◆ To do
Copy out the listing that follows exactly, dropping every picture.

◆ Extracted records
_ _ _ _ _ _ _
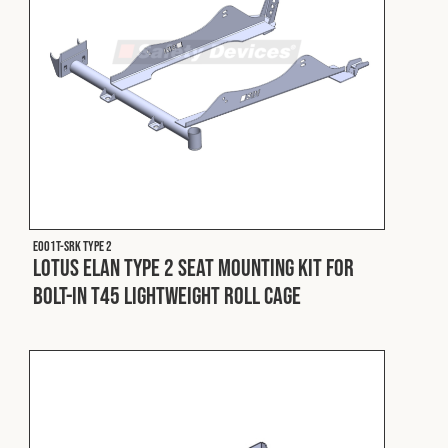
E001T-SRK Type 2
Lotus Elan Type 2 Seat Mounting Kit for
Bolt-In T45 Lightweight Roll Cage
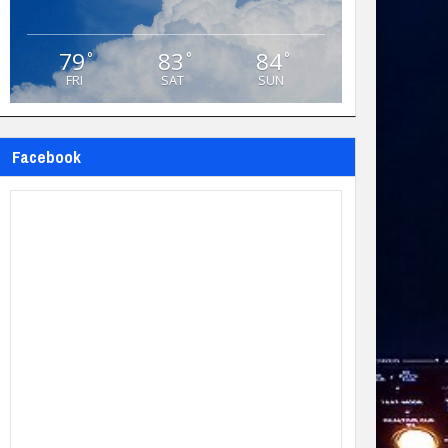
79
83
84
°
°
°
FRI
SAT
SUN
Facebook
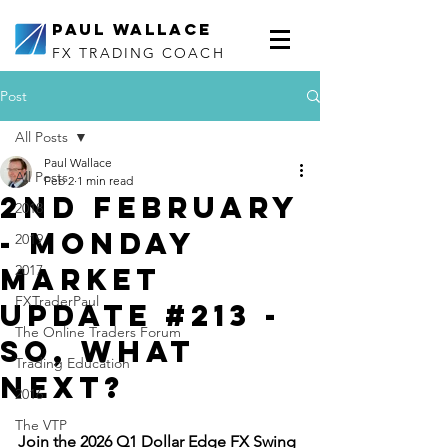
Paul Wallace
FX TRADING COACH
Post
All Posts
Paul Wallace
All Posts
Feb 2
1 min read
2nd February
2018
- Monday
2019
Market
2017
FXTraderPaul
Update #213 -
The Online Traders Forum
So, What
Trading Education
next?
2016
The VTP
Join the 2026 Q1 Dollar Edge FX Swing 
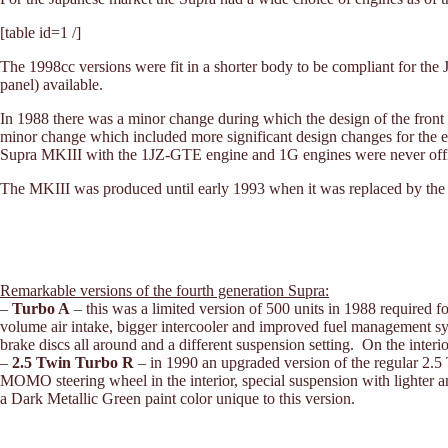
[table id=1 /]
The 1998cc versions were fit in a shorter body to be compliant for the 
panel) available.
In 1988 there was a minor change during which the design of the fron
minor change which included more significant design changes for the e
Supra MKIII with the 1JZ-GTE engine and 1G engines were never offi
The MKIII was produced until early 1993 when it was replaced by th
Remarkable versions of the fourth generation Supra:
–
Turbo A
– this was a limited version of 500 units in 1988 require
volume air intake, bigger intercooler and improved fuel management s
brake discs all around and a different suspension setting. On the inte
–
2.5 Twin Turbo R
– in 1990 an upgraded version of the regular 2.5
MOMO steering wheel in the interior, special suspension with lighter ant
a Dark Metallic Green paint color unique to this version.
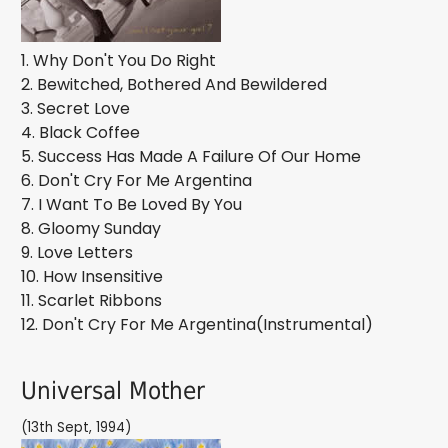
1. Why Don't You Do Right
2. Bewitched, Bothered And Bewildered
3. Secret Love
4. Black Coffee
5. Success Has Made A Failure Of Our Home
6. Don't Cry For Me Argentina
7. I Want To Be Loved By You
8. Gloomy Sunday
9. Love Letters
10. How Insensitive
11. Scarlet Ribbons
12. Don't Cry For Me Argentina(Instrumental)
Universal Mother
(13th Sept, 1994)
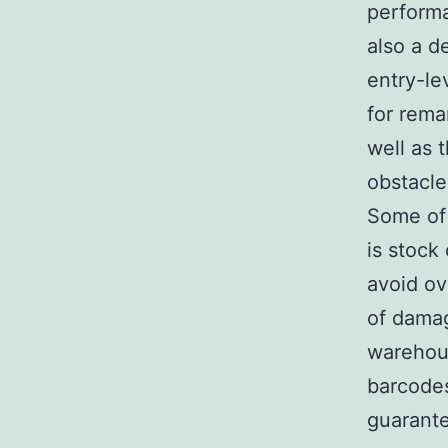
performa
also a d
entry-le
for rema
well as 
obstacle
Some of 
is stock
avoid ov
of damag
warehou
barcodes
guarante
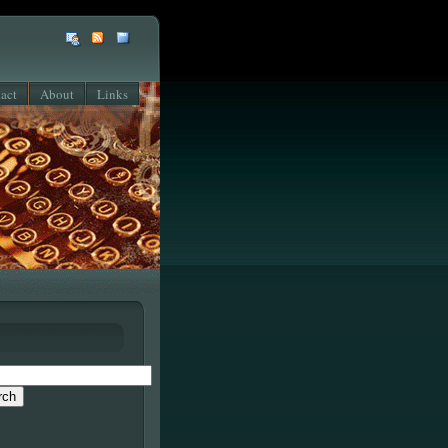
act
About
Links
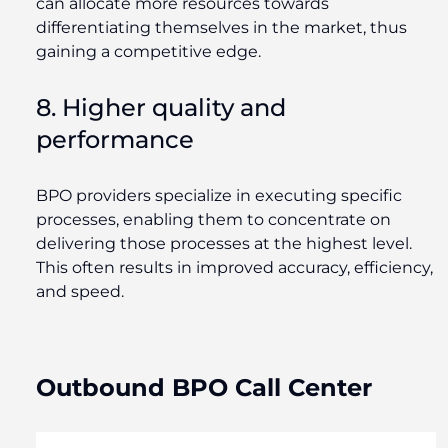
can allocate more resources towards
differentiating themselves in the market, thus
gaining a competitive edge.
8. Higher quality and
performance
BPO providers specialize in executing specific
processes, enabling them to concentrate on
delivering those processes at the highest level.
This often results in improved accuracy, efficiency,
and speed.
Outbound BPO Call Center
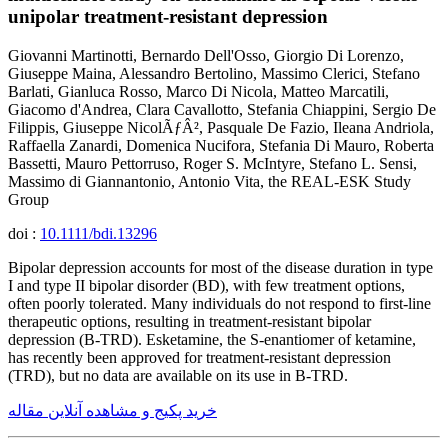
unipolar treatment-resistant depression
Giovanni Martinotti, Bernardo Dell'Osso, Giorgio Di Lorenzo,
Giuseppe Maina, Alessandro Bertolino, Massimo Clerici, Stefano
Barlati, Gianluca Rosso, Marco Di Nicola, Matteo Marcatili,
Giacomo d'Andrea, Clara Cavallotto, Stefania Chiappini, Sergio De
Filippis, Giuseppe NicolÃƒÂ², Pasquale De Fazio, Ileana Andriola,
Raffaella Zanardi, Domenica Nucifora, Stefania Di Mauro, Roberta
Bassetti, Mauro Pettorruso, Roger S. McIntyre, Stefano L. Sensi,
Massimo di Giannantonio, Antonio Vita, the REAL-ESK Study
Group
doi :
10.1111/bdi.13296
Bipolar depression accounts for most of the disease duration in type
I and type II bipolar disorder (BD), with few treatment options,
often poorly tolerated. Many individuals do not respond to first-line
therapeutic options, resulting in treatment-resistant bipolar
depression (B-TRD). Esketamine, the S-enantiomer of ketamine,
has recently been approved for treatment-resistant depression
(TRD), but no data are available on its use in B-TRD.
خرید پکیج و مشاهده آنلاین مقاله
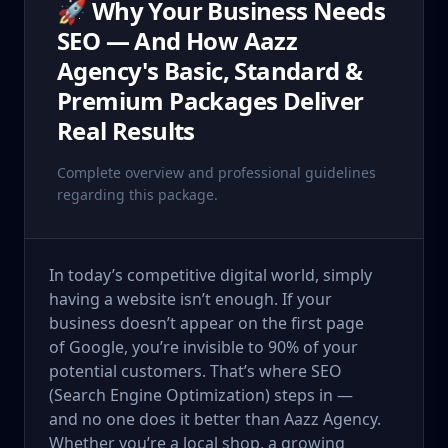
🚀 Why Your Business Needs
SEO — And How Aazz
Agency's Basic, Standard &
Premium Packages Deliver
Real Results
Complete overview and professional guidelines
regarding this package.
In today’s competitive digital world, simply
having a website isn’t enough. If your
business doesn’t appear on the first page
of Google, you’re invisible to 90% of your
potential customers. That’s where SEO
(Search Engine Optimization) steps in —
and no one does it better than Aazz Agency.
Whether you’re a local shop, a growing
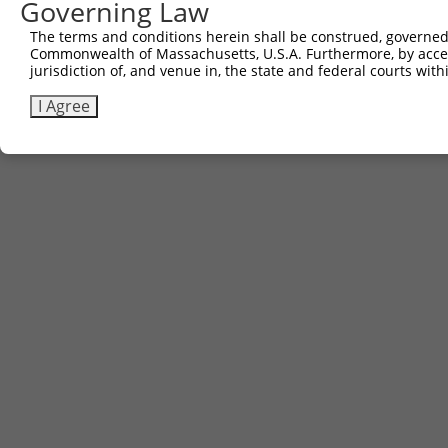
Governing Law
The terms and conditions herein shall be construed, governed,
Commonwealth of Massachusetts, U.S.A. Furthermore, by acces
jurisdiction of, and venue in, the state and federal courts wi
I Agree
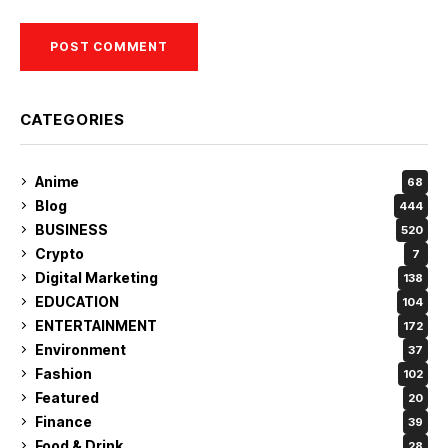
CATEGORIES
Anime
68
Blog
444
BUSINESS
520
Crypto
7
Digital Marketing
138
EDUCATION
104
ENTERTAINMENT
172
Environment
37
Fashion
102
Featured
20
Finance
39
Food & Drink
28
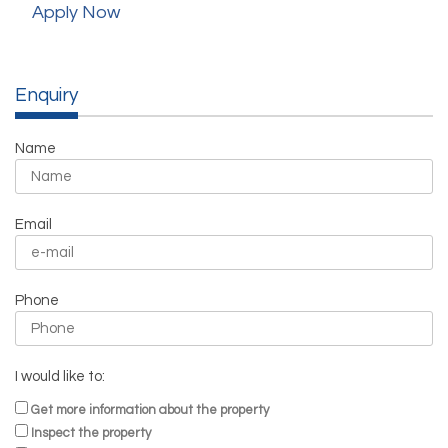
Apply Now
Enquiry
Name
Email
Phone
I would like to:
Get more information about the property
Inspect the property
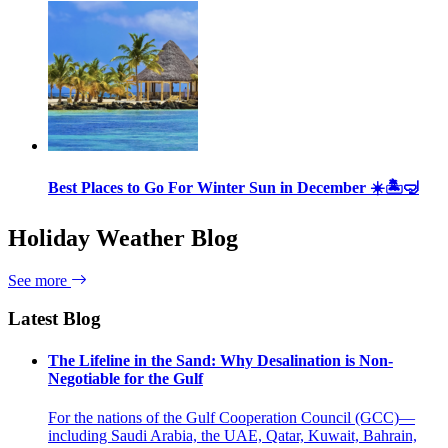
Best Places to Go For Winter Sun in December ☀️🏝🤿
Holiday Weather Blog
See more
Latest Blog
The Lifeline in the Sand: Why Desalination is Non-
Negotiable for the Gulf
For the nations of the Gulf Cooperation Council (GCC)—
including Saudi Arabia, the UAE, Qatar, Kuwait, Bahrain,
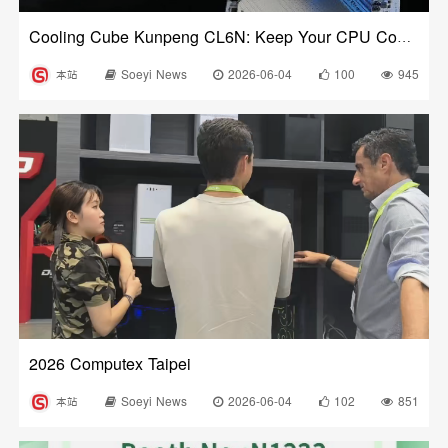
Cooling Cube Kunpeng CL6N: Keep Your CPU Cool and Stylish!
本站
Soeyi News
2026-06-04
100
945
2026 Computex Taipei
本站
Soeyi News
2026-06-04
102
851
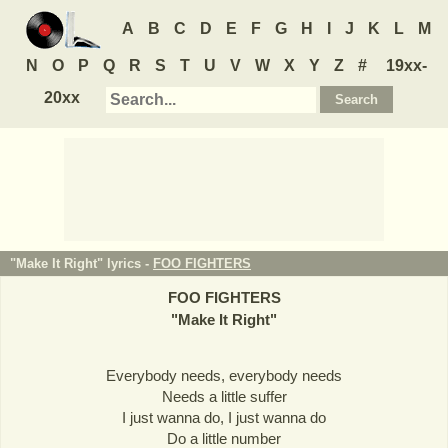
A
B
C
D
E
F
G
H
I
J
K
L
M
N
O
P
Q
R
S
T
U
V
W
X
Y
Z
#
19xx-
20xx
"Make It Right" lyrics -
FOO FIGHTERS
FOO FIGHTERS
"
Make It Right
"
Everybody needs, everybody needs
Needs a little suffer
I just wanna do, I just wanna do
Do a little number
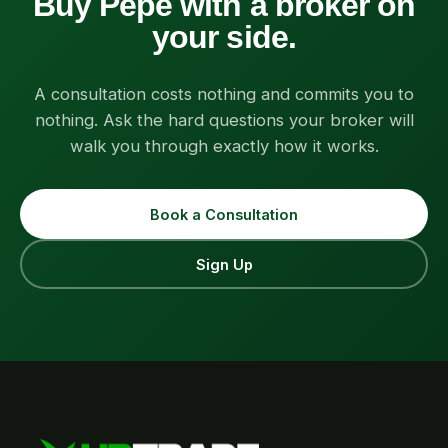
Buy Pepe with a broker on
your side.
A consultation costs nothing and commits you to
nothing. Ask the hard questions your broker will
walk you through exactly how it works.
Book a Consultation
Sign Up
_ _ _ _ _ _ _
◆ Answer space
E001T-SRK Type 2
Lotus Elan Type 2 Seat Mounting Kit for
Bolt-In T45 Lightweight Roll Cage
79
83
84
°
°
°
FRI
SAT
SUN
Facebook
Paul Wallace
FX TRADING COACH
Post
All Posts
Paul Wallace
All Posts
Feb 2
1 min read
2nd February
2018
- Monday
2019
Market
2017
FXTraderPaul
Update #213 -
The Online Traders Forum
So, What
Trading Education
next?
2016
The VTP
Join the 2026 Q1 Dollar Edge FX Swing 
[table id=1 /]
The 1998cc versions were fit in a shorter body to be compliant for the 
panel) available.
In 1988 there was a minor change during which the design of the fron
minor change which included more significant design changes for the e
Supra MKIII with the 1JZ-GTE engine and 1G engines were never offi
The MKIII was produced until early 1993 when it was replaced by th
Remarkable versions of the fourth generation Supra:
–
Turbo A
– this was a limited version of 500 units in 1988 require
volume air intake, bigger intercooler and improved fuel management s
brake discs all around and a different suspension setting. On the inte
–
2.5 Twin Turbo R
– in 1990 an upgraded version of the regular 2.5
MOMO steering wheel in the interior, special suspension with lighter ant
a Dark Metallic Green paint color unique to this version.
1. Why Don't You Do Right
2. Bewitched, Bothered And Bewildered
3. Secret Love
4. Black Coffee
5. Success Has Made A Failure Of Our Home
6. Don't Cry For Me Argentina
7. I Want To Be Loved By You
8. Gloomy Sunday
9. Love Letters
10. How Insensitive
11. Scarlet Ribbons
12. Don't Cry For Me Argentina(Instrumental)
Universal Mother
(13th Sept, 1994)
performa
also a d
entry-le
for rema
well as 
obstacle
Some of 
is stock
avoid ov
of damag
warehou
barcodes
guarante
act
About
Links
can allocate more resources towards
differentiating themselves in the market, thus
gaining a competitive edge.
8. Higher quality and
performance
BPO providers specialize in executing specific
processes, enabling them to concentrate on
delivering those processes at the highest level.
This often results in improved accuracy, efficiency,
and speed.
Outbound BPO Call Center
unipolar treatment-resistant depression
Giovanni Martinotti, Bernardo Dell'Osso, Giorgio Di Lorenzo,
Giuseppe Maina, Alessandro Bertolino, Massimo Clerici, Stefano
Barlati, Gianluca Rosso, Marco Di Nicola, Matteo Marcatili,
Giacomo d'Andrea, Clara Cavallotto, Stefania Chiappini, Sergio De
Filippis, Giuseppe NicolÃƒÂ², Pasquale De Fazio, Ileana Andriola,
Raffaella Zanardi, Domenica Nucifora, Stefania Di Mauro, Roberta
Bassetti, Mauro Pettorruso, Roger S. McIntyre, Stefano L. Sensi,
Massimo di Giannantonio, Antonio Vita, the REAL-ESK Study
Group
doi :
10.1111/bdi.13296
Bipolar depression accounts for most of the disease duration in type
I and type II bipolar disorder (BD), with few treatment options,
often poorly tolerated. Many individuals do not respond to first-line
therapeutic options, resulting in treatment-resistant bipolar
depression (B-TRD). Esketamine, the S-enantiomer of ketamine,
has recently been approved for treatment-resistant depression
(TRD), but no data are available on its use in B-TRD.
خرید پکیج و مشاهده آنلاین مقاله
🚀 Why Your Business Needs
SEO — And How Aazz
Agency's Basic, Standard &
Premium Packages Deliver
Real Results
Complete overview and professional guidelines
regarding this package.
In today’s competitive digital world, simply
having a website isn’t enough. If your
business doesn’t appear on the first page
of Google, you’re invisible to 90% of your
potential customers. That’s where SEO
(Search Engine Optimization) steps in —
and no one does it better than Aazz Agency.
Whether you’re a local shop, a growing
Governing Law
The terms and conditions herein shall be construed, governed,
Commonwealth of Massachusetts, U.S.A. Furthermore, by acces
jurisdiction of, and venue in, the state and federal courts wi
I Agree
CATEGORIES
Anime
68
Blog
444
BUSINESS
520
Crypto
7
Digital Marketing
138
EDUCATION
104
ENTERTAINMENT
172
Environment
37
Fashion
102
Featured
20
Finance
39
Food & Drink
28
Apply Now
Enquiry
Name
Email
Phone
I would like to:
Get more information about the property
Inspect the property
Best Places to Go For Winter Sun in December ☀️🏝🤿
Holiday Weather Blog
See more
Latest Blog
The Lifeline in the Sand: Why Desalination is Non-
Negotiable for the Gulf
For the nations of the Gulf Cooperation Council (GCC)—
including Saudi Arabia, the UAE, Qatar, Kuwait, Bahrain,
Cooling Cube Kunpeng CL6N: Keep Your CPU Cool and Stylish!
本站
Soeyi News
2026-06-04
100
945
2026 Computex Taipei
本站
Soeyi News
2026-06-04
102
851
A
B
C
D
E
F
G
H
I
J
K
L
M
N
O
P
Q
R
S
T
U
V
W
X
Y
Z
#
19xx-
20xx
"Make It Right" lyrics -
FOO FIGHTERS
FOO FIGHTERS
"
Make It Right
"
Everybody needs, everybody needs
Needs a little suffer
I just wanna do, I just wanna do
Do a little number
Buy Pepe with a broker on
your side.
A consultation costs nothing and commits you to
nothing. Ask the hard questions your broker will
walk you through exactly how it works.
Book a Consultation
Sign Up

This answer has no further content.